La valse Barnier-Le Pen est en effet plus que délicate. D’abord, parce que cette musique ne plaît pas du tout aux centristes du camp macroniste (environ 150 députés), pour lesquels le RN est un parti à rejeter à tout prix. Ensuite parce que le premier ministre doit, lui aussi, cohabiter dans son gouvernement avec une aile de droite dure, représentée par son ministre de l’Intérieur Bruno Retailleau. Pour faire simple: le nouveau patron de la police et des forces de l’ordre, catholique vendéen arc-bouté sur les valeurs d’ordre, est persuadé qu’il faut aller séduire les électeurs de Le Pen. C’est pour cela qu’il a, depuis sa nomination, plusieurs fois donné des coups de menton et même affirmé que «l’État de droit est essentiel à la démocratie, mais il n’a jamais été figé».
Droit d’asile
La porte, pour Bruno Retailleau, est ouverte pour remettre en cause les jugements de la Cour européenne des droits de l’homme, ou des dispositions juridiques qui compliquent trop l’expulsion des immigrés clandestins déboutés du droit d’asile. Bref, un refrain proche de celui de Marine Le Pen. Sauf que celle-ci joue à la présidente, et refuse donc cette surenchère. «Je dois exprimer une divergence majeure avec notre ministre de l’Intérieur. Ce n’est pas l’État de droit en tant que tel qui doit être contesté, c’est tout le contraire a-t-elle tonné à Nice. Nous en sommes les garants, au sens que lui ont donné les plus brillants philosophes européens des siècles passés.» Un recadrage en bonne et due forme.
Pour l’ex-candidate du RN aux élections présidentielles de 2012, 2017 et 2022 (battue au second tour les deux dernières fois par Emmanuel Macron), le défi est en effet de tout faire pour apparaître respectueuse du droit et de la justice. Au moins en apparence. Au moins durant son actuel procès pour détournements de fonds publics et utilisation abusive d’assistants du parlement européen par son parti.
Son procès, aux côtés d’une vingtaine de coaccusés, s’est ouvert à Paris lundi 30 septembre. Il devrait durer jusqu’au 27 novembre. Marine Le Pen a promis d’y assister en personne le plus souvent possible. Les audiences ont lieu trois demi-journées par semaine. Son planning automnal sera donc très judiciaire.
S’en prendre à la justice
La conséquence: bousculer le gouvernement maintenant, et s’en prendre à la justice ou à l’administration sur les migrants, ne lui apporterait rien. Au contraire: cela pourrait compliquer sa tâche. Le Rassemblement national a au contraire intérêt à démontrer aux Français qu’il les défend, en s’impliquant dans le débat budgétaire qui va démarrer cette semaine, sur fond d’un besoin crucial d’économies.
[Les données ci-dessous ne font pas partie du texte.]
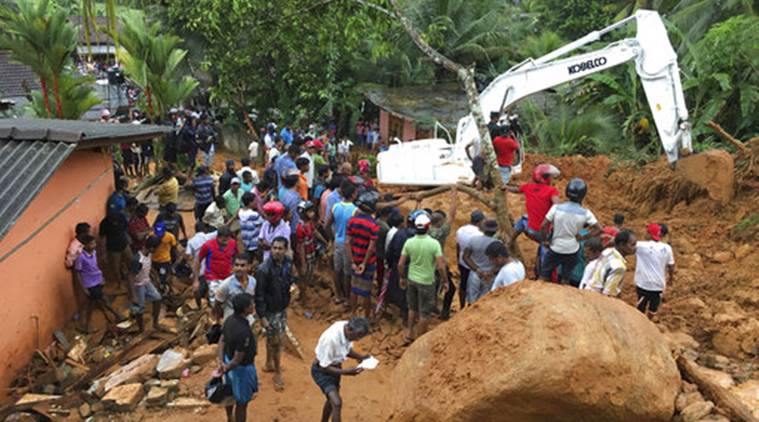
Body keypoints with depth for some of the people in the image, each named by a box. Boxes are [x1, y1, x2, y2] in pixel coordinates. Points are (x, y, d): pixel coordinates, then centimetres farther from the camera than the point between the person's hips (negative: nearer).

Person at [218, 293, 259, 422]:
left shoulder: (230, 319, -11)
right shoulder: (244, 332, -37)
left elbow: (222, 340, -1)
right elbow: (237, 360, -30)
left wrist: (221, 362, -6)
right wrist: (224, 371, -15)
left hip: (229, 361, 9)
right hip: (242, 368, -9)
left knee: (231, 393, 32)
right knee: (242, 403, 14)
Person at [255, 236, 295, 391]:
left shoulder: (288, 263, -6)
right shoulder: (264, 269, -26)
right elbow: (259, 294, -21)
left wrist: (293, 285, -2)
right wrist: (262, 316, -19)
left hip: (282, 308, 6)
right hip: (270, 310, -6)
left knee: (272, 338, 23)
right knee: (276, 341, 2)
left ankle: (269, 364, 44)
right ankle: (278, 374, 19)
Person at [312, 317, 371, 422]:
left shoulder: (348, 329, -15)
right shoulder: (331, 338, -37)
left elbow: (348, 350, 5)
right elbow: (324, 367, -27)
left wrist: (360, 357, -13)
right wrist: (346, 371, -31)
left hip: (334, 367, 8)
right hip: (321, 370, -8)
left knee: (332, 399, 25)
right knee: (337, 403, -20)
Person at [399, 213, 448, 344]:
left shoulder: (409, 242, -9)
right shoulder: (434, 244, -20)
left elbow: (401, 264, -5)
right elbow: (441, 266, -20)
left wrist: (402, 278, 12)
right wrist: (445, 281, -4)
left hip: (411, 280, 4)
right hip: (427, 282, -4)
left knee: (413, 308, 24)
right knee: (424, 313, 12)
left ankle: (409, 335, 34)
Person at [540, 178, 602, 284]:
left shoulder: (556, 208, -17)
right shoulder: (585, 213, -14)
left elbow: (543, 226, -17)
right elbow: (598, 229, -12)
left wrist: (545, 240, -2)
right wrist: (583, 237, -1)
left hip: (555, 248, -1)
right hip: (572, 250, 1)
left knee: (544, 276, 17)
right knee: (566, 278, 20)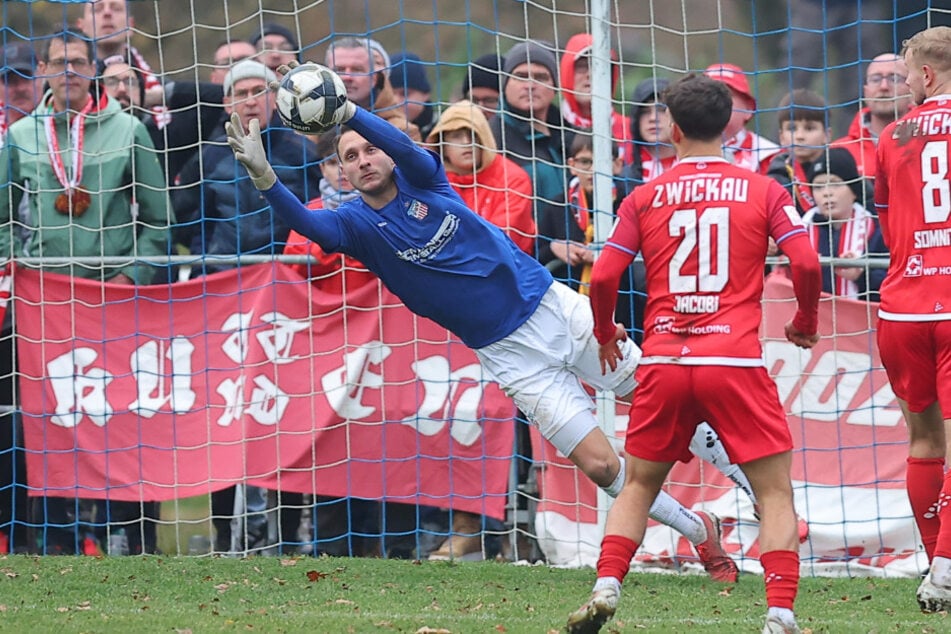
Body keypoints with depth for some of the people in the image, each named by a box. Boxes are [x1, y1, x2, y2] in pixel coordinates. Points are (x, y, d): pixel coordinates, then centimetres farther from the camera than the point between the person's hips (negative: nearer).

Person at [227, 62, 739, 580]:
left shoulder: (421, 178, -3)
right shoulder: (357, 223, -5)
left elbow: (404, 146, -26)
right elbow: (307, 223, -26)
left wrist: (348, 112, -45)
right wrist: (263, 175, -44)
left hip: (553, 305, 1)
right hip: (511, 356, 0)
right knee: (600, 465, -6)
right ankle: (699, 533, 14)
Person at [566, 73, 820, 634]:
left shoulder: (644, 198, 8)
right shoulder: (763, 191, 5)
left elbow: (603, 278, 2)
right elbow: (807, 263, -5)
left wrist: (606, 334, 21)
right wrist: (805, 326, 13)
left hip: (663, 365, 2)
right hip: (735, 362, -2)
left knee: (639, 487, 19)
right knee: (776, 493, 4)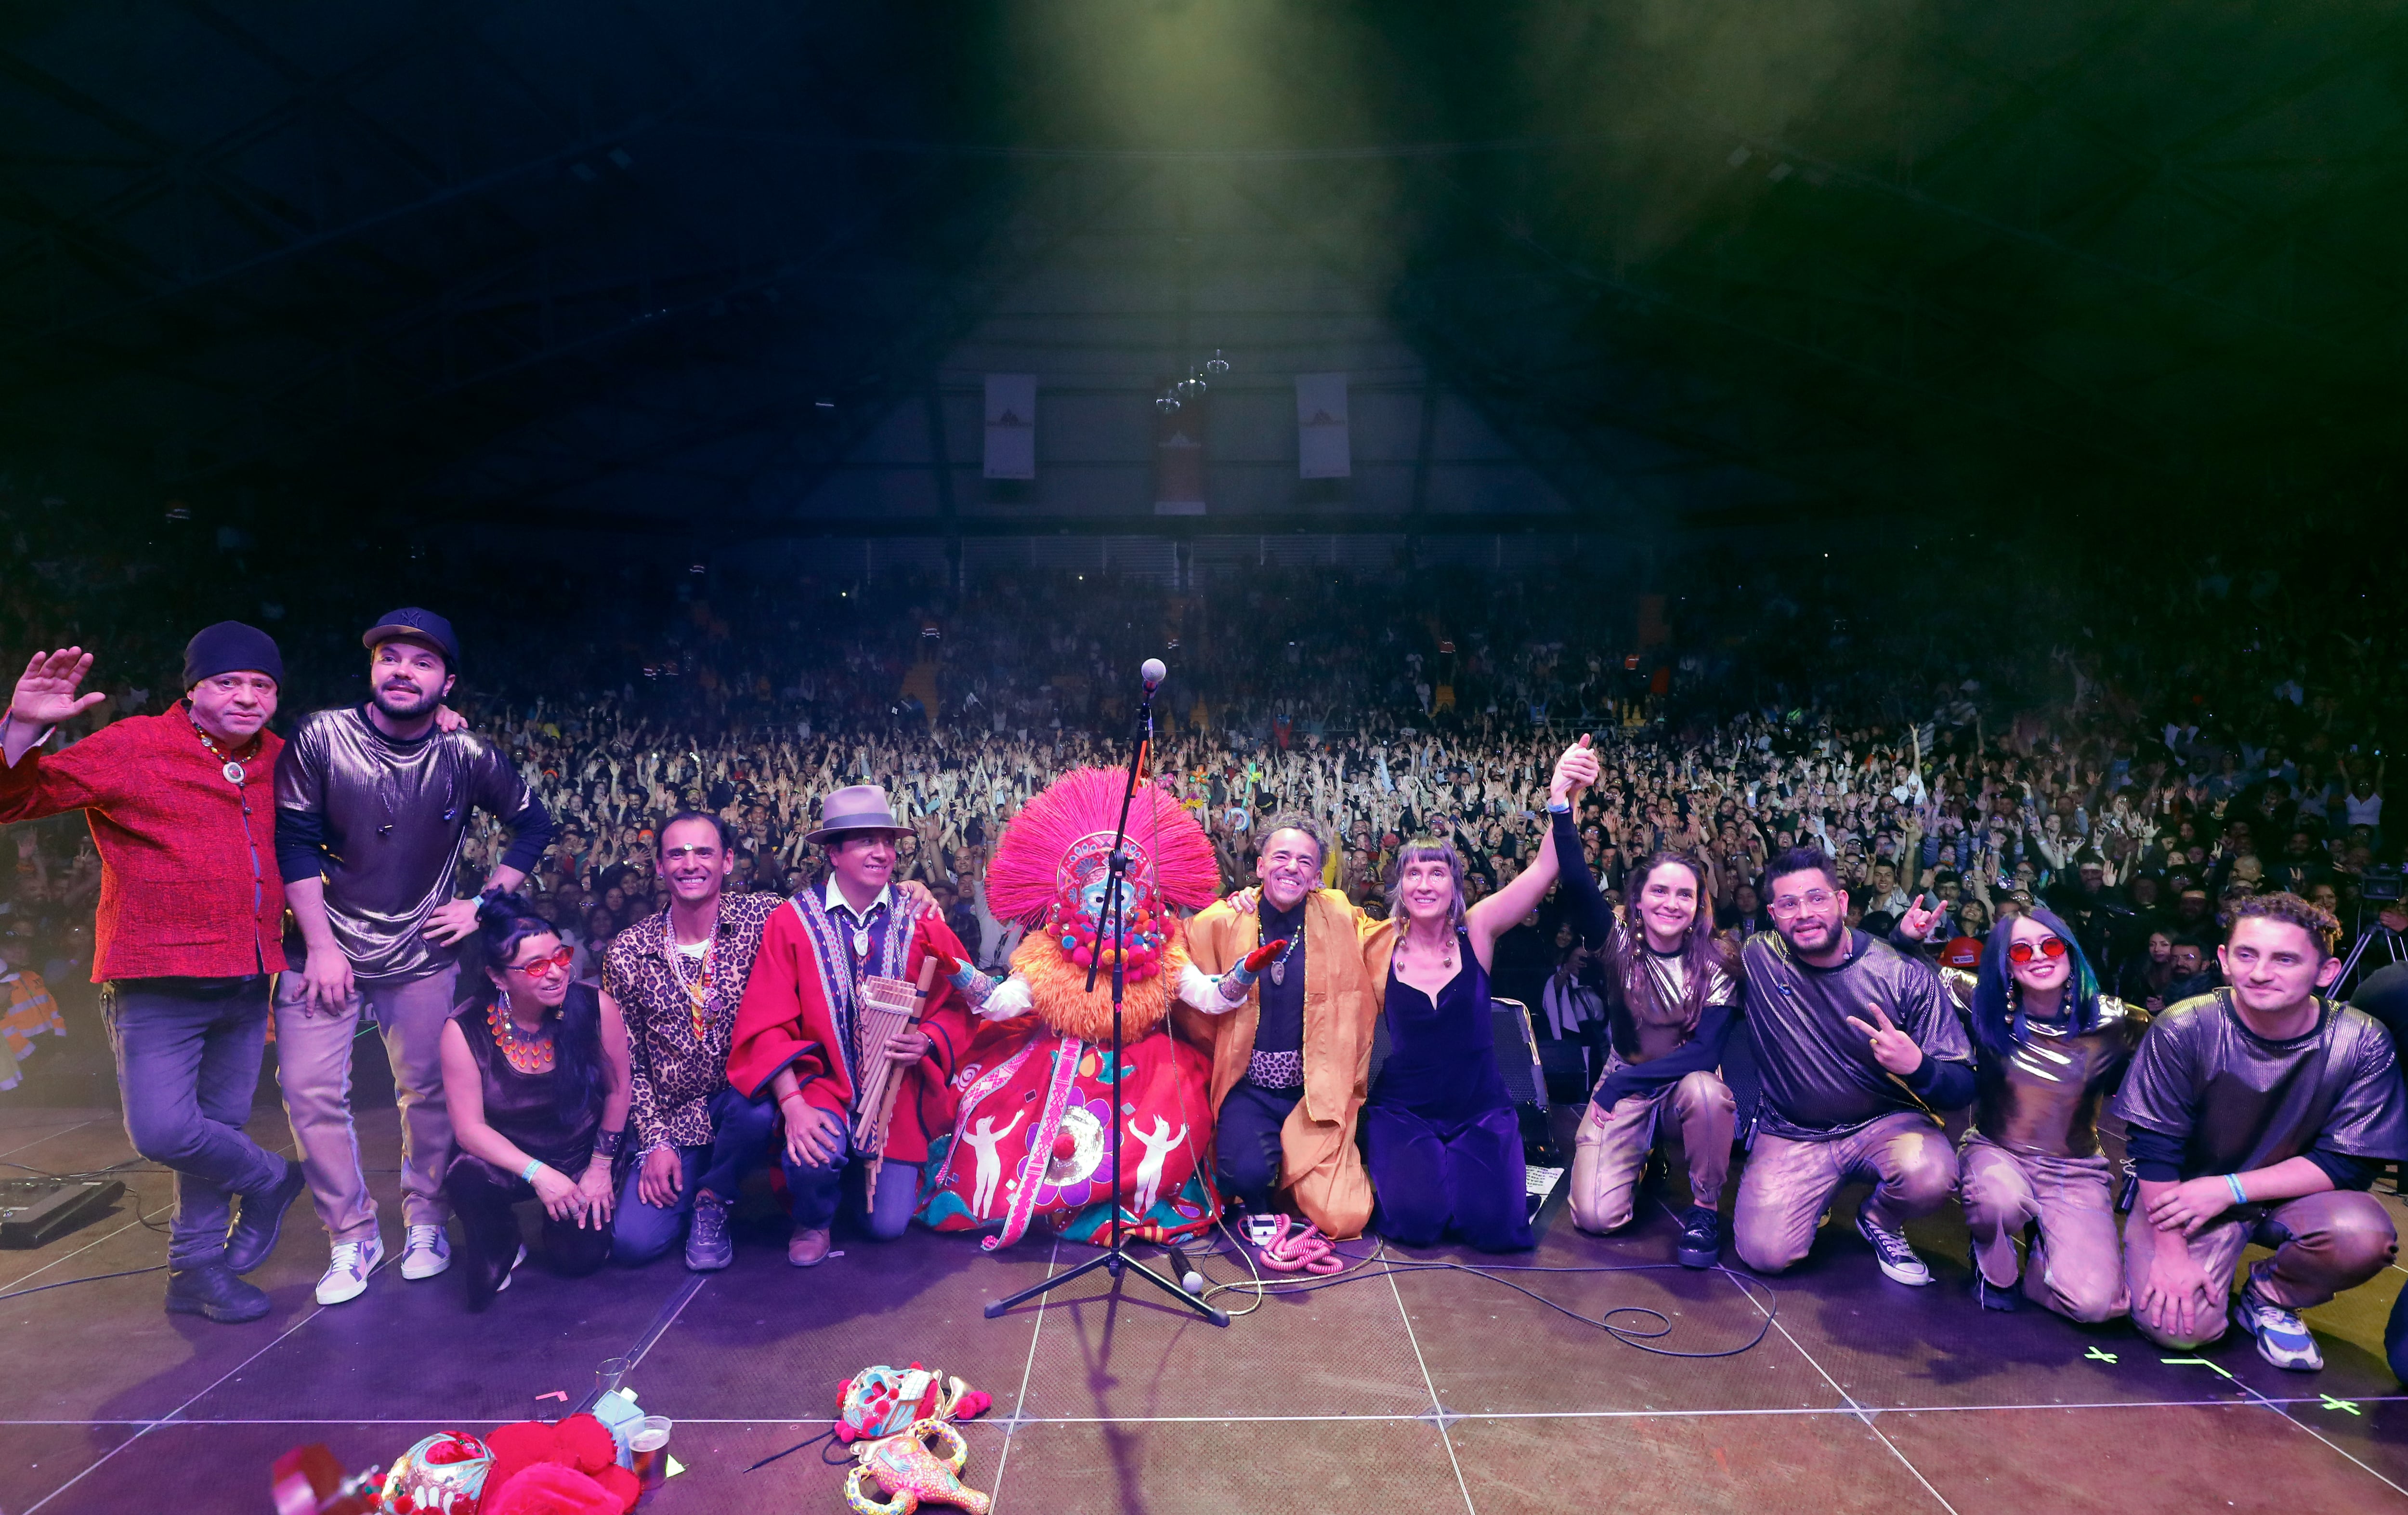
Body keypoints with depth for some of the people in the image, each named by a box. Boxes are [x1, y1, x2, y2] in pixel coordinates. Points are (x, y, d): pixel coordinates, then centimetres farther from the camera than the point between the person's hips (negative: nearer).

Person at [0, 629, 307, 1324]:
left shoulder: (280, 760, 10)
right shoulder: (135, 746, -5)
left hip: (247, 985, 5)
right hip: (157, 986, -4)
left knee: (218, 1130, 13)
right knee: (161, 1131, -14)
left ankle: (197, 1270, 29)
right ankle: (269, 1178, 16)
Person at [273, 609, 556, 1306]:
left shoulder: (468, 755, -7)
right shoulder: (320, 738, -10)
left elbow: (534, 826, 6)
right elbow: (294, 844, -8)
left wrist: (484, 904, -2)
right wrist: (321, 947, -11)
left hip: (421, 954, 1)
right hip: (328, 947, 0)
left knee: (429, 1091, 6)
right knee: (310, 1091, -4)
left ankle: (425, 1223, 26)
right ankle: (353, 1236, 13)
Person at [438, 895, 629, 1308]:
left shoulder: (595, 1008, -21)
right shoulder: (464, 1030, -21)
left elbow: (617, 1091, -6)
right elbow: (470, 1127, -17)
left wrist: (601, 1166, -1)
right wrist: (538, 1174, -26)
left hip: (580, 1158, 1)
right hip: (507, 1160, 0)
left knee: (580, 1258, -12)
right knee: (467, 1179, -33)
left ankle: (581, 1212, 25)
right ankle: (501, 1247, 2)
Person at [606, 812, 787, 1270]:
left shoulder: (763, 918, -7)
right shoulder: (629, 952, -1)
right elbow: (626, 1060, 5)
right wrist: (655, 1141, -3)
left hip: (743, 1095, -1)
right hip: (673, 1117, 2)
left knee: (756, 1111, -37)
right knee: (634, 1242, -16)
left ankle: (712, 1200, -4)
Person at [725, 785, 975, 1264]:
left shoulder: (920, 919, -2)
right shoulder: (793, 921, -8)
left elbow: (955, 1007, 1)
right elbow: (766, 1025, -11)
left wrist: (926, 1041, -21)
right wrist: (793, 1103, -23)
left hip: (898, 1089, 2)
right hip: (824, 1082, -2)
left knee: (889, 1225, -2)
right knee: (814, 1152, -33)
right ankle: (812, 1220, 5)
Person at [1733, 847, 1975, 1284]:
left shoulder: (1906, 975, -12)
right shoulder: (1756, 958, -10)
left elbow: (1963, 1088, -12)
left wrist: (1917, 1066, -32)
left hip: (1887, 1122, 0)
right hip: (1791, 1132, 1)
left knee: (1930, 1175, -34)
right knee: (1766, 1253, -18)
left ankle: (1880, 1222, 5)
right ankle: (1814, 1196, 18)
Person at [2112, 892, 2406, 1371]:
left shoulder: (2362, 1042, -15)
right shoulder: (2184, 1030, -20)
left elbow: (2348, 1164, -13)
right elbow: (2155, 1147, -15)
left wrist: (2230, 1189, -21)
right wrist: (2172, 1253, -18)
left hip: (2295, 1194, 2)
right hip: (2189, 1192, -2)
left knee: (2365, 1237, -30)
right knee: (2179, 1327, -22)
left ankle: (2268, 1295, 2)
La réduction des dépenses publiques est au programme. Michel Barnier l’a répété à plusieurs reprises: les économies représenteront deux-tiers de l’effort budgétaire indispensable, tandis qu’un impôt sur la fortune et les grandes entreprises sera réinstitué sous peu. L’orchestre du RN joue donc une musique qui lui convient: il attend un faux pas du gouvernement, ou une crise ouverte avec le bloc central. Marine Le Pen ne joue pas en attaque, mais en défense.
Maîtresse des horloges
Cette stratégie a un but, toujours le même: faire présidente. Démontrer que le RN n’est plus un parti dont l’arrivée au pouvoir entraînerait une crise à tous les échelons du pays. Marine Le Pen sait qu’elle est, au Palais de justice de Paris, sur le banc des accusés. Elle sait que, sur l’immigration, plusieurs pays européens réclament désormais de nouvelles règles plus expéditives en matière d’expulsion. Mieux vaut dès lors attendre. Ses idées n’ont en rien changé. C’est de tactique qu’il s’agit.
Depuis les élections législatives des 30 juin et 7 juillet, le maître des horloges, en France, n’est peut-être plus Emmanuel Macron.